Among those due to be hanged is Shafqat Hussain, who was condemned to death as a teenager for killing a seven-year-old boy in 2004. Authorities said he would be executed on Thursday after a court dismissed his appeal. Hussain’s case has triggered outrage from rights campaigners, who complain he did not get a fair trial and say he was only 15 at the time of the killing.
He had been due to face the noose on January 14, but the government halted the execution amid protests about his age and ordered a new investigation to determine how old he was. Jail officials said last week the interior ministry had rejected the plea and a fresh death warrant had been issued, but on Tuesday his family and lawyers were still trying to persuade the authorities to stop the execution.
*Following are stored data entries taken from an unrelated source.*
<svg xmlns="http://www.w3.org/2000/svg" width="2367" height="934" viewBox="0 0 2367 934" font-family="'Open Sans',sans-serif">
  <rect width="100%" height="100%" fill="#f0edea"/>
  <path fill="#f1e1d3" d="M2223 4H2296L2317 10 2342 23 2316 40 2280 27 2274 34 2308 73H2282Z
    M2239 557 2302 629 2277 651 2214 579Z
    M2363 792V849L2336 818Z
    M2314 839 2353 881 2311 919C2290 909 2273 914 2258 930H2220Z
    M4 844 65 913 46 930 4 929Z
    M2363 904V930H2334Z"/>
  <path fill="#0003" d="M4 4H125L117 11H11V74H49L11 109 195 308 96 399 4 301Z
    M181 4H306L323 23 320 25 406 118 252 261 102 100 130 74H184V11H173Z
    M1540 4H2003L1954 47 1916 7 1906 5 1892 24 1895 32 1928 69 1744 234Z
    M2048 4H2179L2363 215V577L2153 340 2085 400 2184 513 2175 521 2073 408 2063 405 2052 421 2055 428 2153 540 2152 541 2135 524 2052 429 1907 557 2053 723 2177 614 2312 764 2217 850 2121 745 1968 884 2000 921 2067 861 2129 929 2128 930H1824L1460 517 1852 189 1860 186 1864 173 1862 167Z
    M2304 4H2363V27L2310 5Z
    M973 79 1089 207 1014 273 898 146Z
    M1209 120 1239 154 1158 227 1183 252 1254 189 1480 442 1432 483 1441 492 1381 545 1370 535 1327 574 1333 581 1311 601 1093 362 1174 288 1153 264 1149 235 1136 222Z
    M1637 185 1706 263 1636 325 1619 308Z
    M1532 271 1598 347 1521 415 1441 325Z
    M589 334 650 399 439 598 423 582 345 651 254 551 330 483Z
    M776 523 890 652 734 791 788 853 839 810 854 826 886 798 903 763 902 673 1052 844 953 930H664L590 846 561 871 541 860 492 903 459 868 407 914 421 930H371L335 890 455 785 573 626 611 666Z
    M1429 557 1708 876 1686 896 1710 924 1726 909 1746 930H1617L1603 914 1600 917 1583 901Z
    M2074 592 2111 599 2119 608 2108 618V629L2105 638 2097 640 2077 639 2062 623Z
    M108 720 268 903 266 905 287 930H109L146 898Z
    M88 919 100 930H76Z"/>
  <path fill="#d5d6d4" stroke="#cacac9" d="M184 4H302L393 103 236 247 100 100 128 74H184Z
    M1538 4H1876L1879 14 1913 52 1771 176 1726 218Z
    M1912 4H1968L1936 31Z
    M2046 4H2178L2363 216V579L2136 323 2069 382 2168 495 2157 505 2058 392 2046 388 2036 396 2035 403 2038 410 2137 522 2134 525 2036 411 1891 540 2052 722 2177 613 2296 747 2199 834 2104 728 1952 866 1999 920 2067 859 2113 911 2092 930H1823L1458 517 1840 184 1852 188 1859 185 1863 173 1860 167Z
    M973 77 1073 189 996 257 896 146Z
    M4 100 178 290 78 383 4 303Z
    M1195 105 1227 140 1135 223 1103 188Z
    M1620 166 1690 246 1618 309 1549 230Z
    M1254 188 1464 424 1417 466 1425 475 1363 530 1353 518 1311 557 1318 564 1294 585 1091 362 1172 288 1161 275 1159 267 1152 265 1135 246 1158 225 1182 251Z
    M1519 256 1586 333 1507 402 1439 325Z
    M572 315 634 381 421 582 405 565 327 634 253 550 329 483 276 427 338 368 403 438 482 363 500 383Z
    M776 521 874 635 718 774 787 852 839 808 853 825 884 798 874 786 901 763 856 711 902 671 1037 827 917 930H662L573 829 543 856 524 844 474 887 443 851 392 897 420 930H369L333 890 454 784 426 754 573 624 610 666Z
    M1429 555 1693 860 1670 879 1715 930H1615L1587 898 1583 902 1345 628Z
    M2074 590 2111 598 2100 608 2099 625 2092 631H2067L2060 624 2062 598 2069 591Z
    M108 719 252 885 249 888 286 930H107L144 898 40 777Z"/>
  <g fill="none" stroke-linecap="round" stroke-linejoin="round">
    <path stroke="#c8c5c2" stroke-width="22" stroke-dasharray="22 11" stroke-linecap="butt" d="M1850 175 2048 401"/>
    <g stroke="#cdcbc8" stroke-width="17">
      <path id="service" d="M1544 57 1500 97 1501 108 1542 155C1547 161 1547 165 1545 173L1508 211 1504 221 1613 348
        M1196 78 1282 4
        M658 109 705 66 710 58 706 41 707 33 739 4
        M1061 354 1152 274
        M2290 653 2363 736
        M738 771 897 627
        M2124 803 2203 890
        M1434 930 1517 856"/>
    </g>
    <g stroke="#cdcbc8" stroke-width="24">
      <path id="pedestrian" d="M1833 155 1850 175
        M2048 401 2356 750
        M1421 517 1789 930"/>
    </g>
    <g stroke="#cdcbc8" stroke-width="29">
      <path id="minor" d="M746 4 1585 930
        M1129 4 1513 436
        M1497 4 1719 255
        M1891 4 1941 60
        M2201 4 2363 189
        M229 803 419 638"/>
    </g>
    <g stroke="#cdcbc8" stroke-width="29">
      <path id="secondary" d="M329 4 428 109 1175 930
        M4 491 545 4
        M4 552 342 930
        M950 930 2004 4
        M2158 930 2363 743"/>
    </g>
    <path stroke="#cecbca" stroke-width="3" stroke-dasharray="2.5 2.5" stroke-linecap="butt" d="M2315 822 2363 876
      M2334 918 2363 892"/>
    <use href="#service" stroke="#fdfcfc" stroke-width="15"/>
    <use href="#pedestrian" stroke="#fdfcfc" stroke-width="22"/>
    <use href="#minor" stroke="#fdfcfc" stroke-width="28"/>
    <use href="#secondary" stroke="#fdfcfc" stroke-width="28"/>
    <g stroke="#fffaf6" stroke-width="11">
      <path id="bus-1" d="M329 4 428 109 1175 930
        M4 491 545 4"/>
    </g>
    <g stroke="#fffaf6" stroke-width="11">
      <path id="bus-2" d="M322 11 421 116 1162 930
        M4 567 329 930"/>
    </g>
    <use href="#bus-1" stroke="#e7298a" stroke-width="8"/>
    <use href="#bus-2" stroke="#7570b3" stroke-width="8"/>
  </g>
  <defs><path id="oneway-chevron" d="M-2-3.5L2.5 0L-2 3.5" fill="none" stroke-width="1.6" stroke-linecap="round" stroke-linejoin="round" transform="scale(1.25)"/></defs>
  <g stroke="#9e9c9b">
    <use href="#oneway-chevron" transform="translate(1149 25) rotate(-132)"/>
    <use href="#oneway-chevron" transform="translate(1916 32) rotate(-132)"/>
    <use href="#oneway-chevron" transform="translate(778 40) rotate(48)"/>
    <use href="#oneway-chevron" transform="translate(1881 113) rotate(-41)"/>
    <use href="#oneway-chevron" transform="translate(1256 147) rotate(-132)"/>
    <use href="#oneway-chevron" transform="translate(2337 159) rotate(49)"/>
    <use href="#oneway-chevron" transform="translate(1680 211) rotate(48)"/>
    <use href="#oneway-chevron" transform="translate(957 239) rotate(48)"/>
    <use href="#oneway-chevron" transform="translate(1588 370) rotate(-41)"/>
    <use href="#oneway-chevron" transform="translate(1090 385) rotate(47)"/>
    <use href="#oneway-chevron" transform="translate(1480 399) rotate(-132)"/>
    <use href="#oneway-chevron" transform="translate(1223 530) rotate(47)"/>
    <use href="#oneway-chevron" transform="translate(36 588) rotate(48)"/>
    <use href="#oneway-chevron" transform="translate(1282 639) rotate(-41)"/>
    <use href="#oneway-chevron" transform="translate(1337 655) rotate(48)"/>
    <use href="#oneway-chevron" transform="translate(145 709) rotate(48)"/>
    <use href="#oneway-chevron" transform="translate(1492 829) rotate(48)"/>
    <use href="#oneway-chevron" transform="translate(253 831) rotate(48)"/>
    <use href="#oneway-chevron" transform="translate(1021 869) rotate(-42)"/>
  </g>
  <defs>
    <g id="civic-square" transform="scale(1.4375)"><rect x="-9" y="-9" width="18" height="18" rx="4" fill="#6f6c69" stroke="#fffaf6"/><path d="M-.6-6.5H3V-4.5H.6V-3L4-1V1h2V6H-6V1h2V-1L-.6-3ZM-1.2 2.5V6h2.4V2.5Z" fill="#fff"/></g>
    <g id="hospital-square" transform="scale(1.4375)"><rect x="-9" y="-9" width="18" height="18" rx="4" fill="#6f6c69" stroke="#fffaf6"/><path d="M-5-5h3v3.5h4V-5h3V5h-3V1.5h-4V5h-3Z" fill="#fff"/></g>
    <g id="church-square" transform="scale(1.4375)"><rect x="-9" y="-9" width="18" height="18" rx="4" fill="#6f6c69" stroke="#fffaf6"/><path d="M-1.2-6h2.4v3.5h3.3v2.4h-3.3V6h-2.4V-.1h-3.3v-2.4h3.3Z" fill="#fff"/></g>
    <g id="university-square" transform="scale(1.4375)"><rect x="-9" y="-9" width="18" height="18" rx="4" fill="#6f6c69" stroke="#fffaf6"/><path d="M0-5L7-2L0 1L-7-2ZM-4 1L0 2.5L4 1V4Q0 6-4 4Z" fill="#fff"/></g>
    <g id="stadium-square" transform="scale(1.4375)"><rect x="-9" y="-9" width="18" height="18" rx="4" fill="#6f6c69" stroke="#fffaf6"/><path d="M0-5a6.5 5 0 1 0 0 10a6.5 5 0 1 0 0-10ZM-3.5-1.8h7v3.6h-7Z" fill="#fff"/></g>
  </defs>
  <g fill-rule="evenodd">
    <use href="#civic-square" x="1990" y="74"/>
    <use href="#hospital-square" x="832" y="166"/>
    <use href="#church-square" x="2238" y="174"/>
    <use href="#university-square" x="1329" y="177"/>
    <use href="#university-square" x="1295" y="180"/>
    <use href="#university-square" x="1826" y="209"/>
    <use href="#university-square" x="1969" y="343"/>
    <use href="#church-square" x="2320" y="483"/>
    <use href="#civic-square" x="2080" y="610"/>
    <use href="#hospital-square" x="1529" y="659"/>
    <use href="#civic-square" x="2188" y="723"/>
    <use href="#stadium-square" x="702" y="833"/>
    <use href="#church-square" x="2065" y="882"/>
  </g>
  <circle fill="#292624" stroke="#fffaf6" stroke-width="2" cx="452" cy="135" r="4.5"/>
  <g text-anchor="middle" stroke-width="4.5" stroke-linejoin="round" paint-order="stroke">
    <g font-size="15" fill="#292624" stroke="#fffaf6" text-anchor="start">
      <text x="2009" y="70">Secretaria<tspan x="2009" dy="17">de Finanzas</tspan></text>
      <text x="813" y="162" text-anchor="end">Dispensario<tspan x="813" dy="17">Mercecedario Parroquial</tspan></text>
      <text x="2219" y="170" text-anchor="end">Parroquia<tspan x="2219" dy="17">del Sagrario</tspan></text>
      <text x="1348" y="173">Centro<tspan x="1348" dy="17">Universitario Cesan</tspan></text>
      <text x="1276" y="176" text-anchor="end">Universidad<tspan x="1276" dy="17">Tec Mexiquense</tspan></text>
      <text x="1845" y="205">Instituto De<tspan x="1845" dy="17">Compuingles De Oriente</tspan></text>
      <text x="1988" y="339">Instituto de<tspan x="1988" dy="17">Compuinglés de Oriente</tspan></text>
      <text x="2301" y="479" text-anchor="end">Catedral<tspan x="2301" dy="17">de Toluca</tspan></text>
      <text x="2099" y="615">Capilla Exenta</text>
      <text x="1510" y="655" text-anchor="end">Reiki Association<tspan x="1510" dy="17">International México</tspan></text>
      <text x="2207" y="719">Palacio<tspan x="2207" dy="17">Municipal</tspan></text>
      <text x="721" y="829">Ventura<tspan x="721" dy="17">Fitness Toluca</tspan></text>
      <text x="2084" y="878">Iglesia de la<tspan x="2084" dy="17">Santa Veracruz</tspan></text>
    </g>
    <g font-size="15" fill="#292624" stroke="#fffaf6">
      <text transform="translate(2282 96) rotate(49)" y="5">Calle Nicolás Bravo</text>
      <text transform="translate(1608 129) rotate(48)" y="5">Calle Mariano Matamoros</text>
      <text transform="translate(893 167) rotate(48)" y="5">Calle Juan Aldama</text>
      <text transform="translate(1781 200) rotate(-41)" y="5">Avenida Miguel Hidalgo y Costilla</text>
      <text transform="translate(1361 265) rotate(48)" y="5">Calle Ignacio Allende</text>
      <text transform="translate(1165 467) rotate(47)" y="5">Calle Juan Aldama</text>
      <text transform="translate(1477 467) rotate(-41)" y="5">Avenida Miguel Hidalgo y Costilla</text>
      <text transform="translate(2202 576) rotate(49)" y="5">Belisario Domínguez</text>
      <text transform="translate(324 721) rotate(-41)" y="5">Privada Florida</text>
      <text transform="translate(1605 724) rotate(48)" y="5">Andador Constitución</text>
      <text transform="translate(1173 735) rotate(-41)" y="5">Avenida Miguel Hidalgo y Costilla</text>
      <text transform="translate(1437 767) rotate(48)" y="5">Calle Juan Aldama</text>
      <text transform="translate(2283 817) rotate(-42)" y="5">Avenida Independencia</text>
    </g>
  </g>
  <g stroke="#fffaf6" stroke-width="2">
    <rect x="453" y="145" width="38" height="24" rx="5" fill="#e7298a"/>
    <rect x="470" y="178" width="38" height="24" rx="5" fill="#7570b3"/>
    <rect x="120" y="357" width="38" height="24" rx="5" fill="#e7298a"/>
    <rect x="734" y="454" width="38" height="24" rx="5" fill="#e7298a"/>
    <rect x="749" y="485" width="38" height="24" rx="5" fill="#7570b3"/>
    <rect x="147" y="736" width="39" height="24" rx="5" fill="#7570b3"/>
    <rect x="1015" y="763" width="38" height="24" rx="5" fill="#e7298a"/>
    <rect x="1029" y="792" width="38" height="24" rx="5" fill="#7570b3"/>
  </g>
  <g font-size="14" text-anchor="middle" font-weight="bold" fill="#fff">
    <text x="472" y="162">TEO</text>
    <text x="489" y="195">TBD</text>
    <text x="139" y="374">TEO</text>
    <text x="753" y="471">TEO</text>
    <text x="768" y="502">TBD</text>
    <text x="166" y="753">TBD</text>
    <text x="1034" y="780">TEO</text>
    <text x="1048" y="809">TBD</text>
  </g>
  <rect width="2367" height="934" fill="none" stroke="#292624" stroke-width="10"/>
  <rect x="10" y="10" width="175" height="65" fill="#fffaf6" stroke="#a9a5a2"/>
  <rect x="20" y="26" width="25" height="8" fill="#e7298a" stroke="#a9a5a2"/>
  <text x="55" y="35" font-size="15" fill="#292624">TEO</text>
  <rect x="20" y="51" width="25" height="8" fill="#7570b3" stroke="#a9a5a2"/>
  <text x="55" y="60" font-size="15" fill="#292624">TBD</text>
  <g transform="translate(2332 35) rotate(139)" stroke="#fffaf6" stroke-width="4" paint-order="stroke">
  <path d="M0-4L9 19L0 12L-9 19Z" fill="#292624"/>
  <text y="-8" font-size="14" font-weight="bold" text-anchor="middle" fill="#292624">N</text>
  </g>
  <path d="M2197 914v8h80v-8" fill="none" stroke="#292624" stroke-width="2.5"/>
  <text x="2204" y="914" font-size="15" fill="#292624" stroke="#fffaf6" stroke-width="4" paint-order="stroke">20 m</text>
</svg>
Maya Foa, director of the death penalty team of Reprieve, a British legal charity that is working with Hussain’s lawyers, said time to save him was “running out”. Interior Minister Chaudhry Nisar Ali Khan “has the opportunity to save the life of someone tortured into ‘confessing’ to a crime when he was just a child, and to conduct the full inquiry into his case that he promised,” she said.